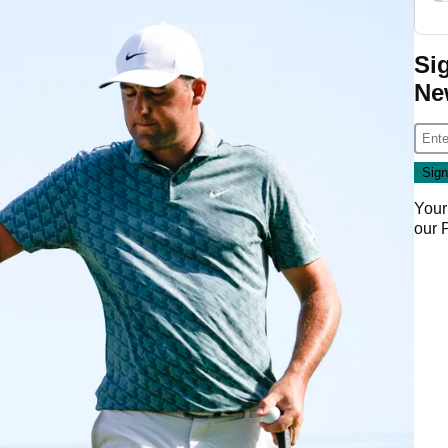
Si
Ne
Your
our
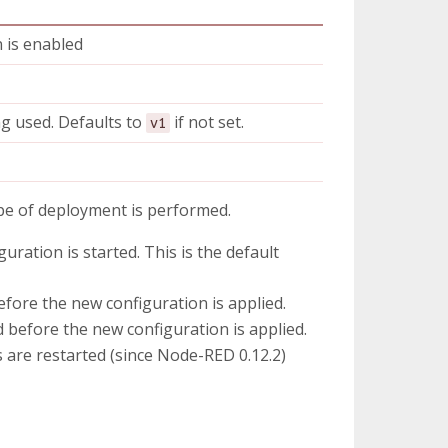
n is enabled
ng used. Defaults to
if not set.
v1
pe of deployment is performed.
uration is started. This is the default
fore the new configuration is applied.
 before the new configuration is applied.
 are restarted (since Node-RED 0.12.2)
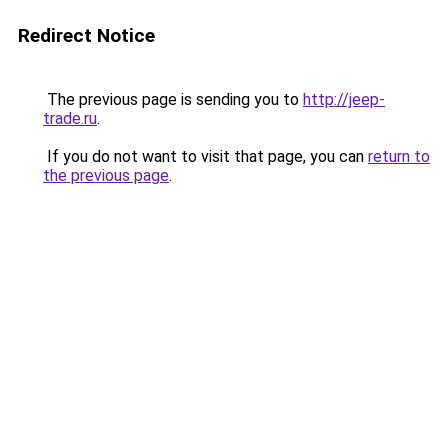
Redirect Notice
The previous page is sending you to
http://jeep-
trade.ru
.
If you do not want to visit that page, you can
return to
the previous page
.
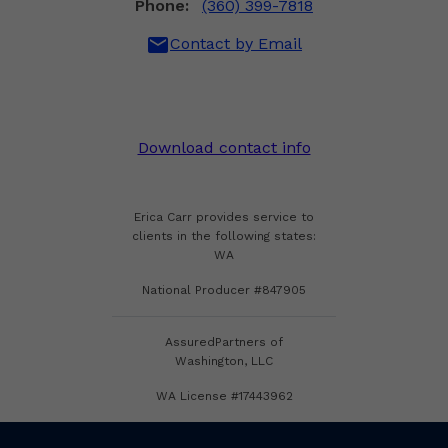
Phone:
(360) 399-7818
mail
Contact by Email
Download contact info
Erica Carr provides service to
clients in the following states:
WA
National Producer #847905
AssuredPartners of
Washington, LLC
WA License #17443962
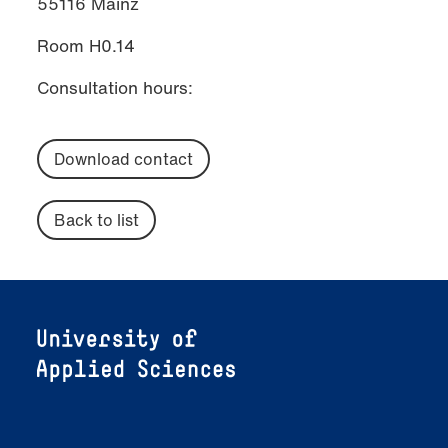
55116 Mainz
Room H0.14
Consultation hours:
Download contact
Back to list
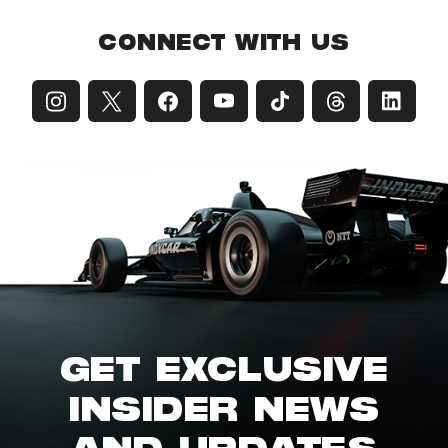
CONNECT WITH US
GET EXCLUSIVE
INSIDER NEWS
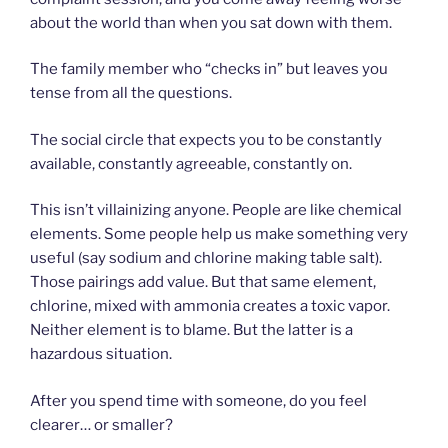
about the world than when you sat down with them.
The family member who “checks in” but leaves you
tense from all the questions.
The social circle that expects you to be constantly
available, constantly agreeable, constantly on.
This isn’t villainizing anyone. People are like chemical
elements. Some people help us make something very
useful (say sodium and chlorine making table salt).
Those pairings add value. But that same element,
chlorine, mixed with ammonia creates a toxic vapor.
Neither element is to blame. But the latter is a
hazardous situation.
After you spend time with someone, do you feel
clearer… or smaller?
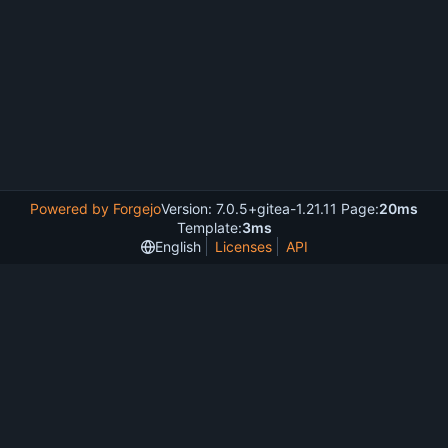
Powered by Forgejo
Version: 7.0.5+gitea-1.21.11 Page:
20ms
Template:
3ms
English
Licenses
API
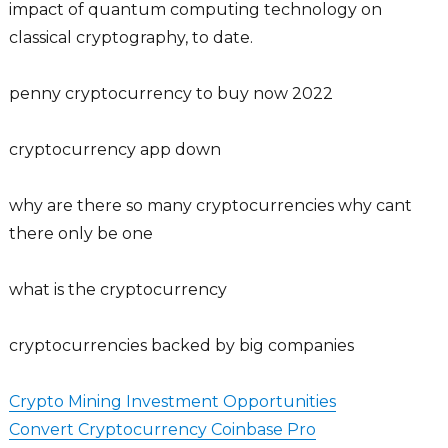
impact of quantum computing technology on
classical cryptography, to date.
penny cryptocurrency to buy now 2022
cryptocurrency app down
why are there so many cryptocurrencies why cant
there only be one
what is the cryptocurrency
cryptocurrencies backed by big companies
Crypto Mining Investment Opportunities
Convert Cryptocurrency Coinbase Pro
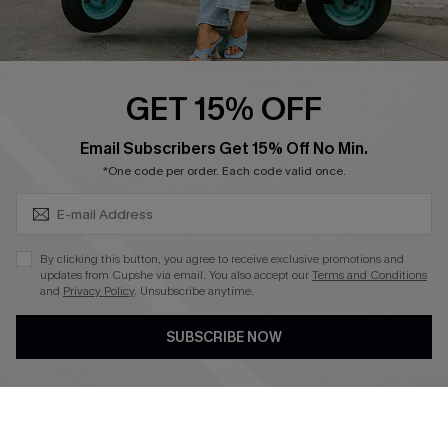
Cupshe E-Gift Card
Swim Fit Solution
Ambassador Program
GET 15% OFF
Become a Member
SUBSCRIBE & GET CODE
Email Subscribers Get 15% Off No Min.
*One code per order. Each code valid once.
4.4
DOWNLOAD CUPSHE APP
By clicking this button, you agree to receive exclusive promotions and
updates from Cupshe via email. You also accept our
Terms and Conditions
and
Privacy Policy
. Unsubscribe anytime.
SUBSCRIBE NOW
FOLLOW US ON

==

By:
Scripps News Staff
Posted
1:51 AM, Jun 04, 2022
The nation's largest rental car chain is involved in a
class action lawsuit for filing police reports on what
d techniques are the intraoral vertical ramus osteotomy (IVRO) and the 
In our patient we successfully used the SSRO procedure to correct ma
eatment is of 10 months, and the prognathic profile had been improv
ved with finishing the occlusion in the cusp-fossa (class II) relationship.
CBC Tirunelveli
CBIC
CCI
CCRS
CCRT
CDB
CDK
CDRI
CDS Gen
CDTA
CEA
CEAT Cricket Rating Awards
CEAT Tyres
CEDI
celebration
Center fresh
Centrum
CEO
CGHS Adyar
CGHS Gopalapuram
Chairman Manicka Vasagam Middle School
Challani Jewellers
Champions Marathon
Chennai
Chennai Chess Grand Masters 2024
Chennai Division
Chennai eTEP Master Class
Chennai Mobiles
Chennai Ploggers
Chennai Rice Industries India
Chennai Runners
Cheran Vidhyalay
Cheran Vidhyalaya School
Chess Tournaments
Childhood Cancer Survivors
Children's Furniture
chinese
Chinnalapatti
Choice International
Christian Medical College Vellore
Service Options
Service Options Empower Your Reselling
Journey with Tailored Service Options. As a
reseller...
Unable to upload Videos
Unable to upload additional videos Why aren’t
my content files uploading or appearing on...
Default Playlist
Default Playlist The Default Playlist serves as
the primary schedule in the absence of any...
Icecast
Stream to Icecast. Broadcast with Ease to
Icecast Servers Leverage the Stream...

■ **GOAL OF THE EXERCISE**: Render the part of the material that opens with the line containing "Cupshe E-Gift Card" and closes with the line containing "By clicking this", both lines included, as a Markdown table with the columns Row and Text. Put a running number in Row and each line in Text, and leave out any blank lines.

■ **WRITTEN REPLY**:
| Row | Text |
|---|---|
| 1 | Cupshe E-Gift Card |
| 2 | Swim Fit Solution |
| 3 | Ambassador Program |
| 4 | GET 15% OFF |
| 5 | Become a Member |
| 6 | SUBSCRIBE & GET CODE |
| 7 | Email Subscribers Get 15% Off No Min. |
| 8 | *One code per order. Each code valid once. |
| 9 | 4.4 |
| 10 | DOWNLOAD CUPSHE APP |
| 11 | By clicking this button, you agree to receive exclusive promotions and |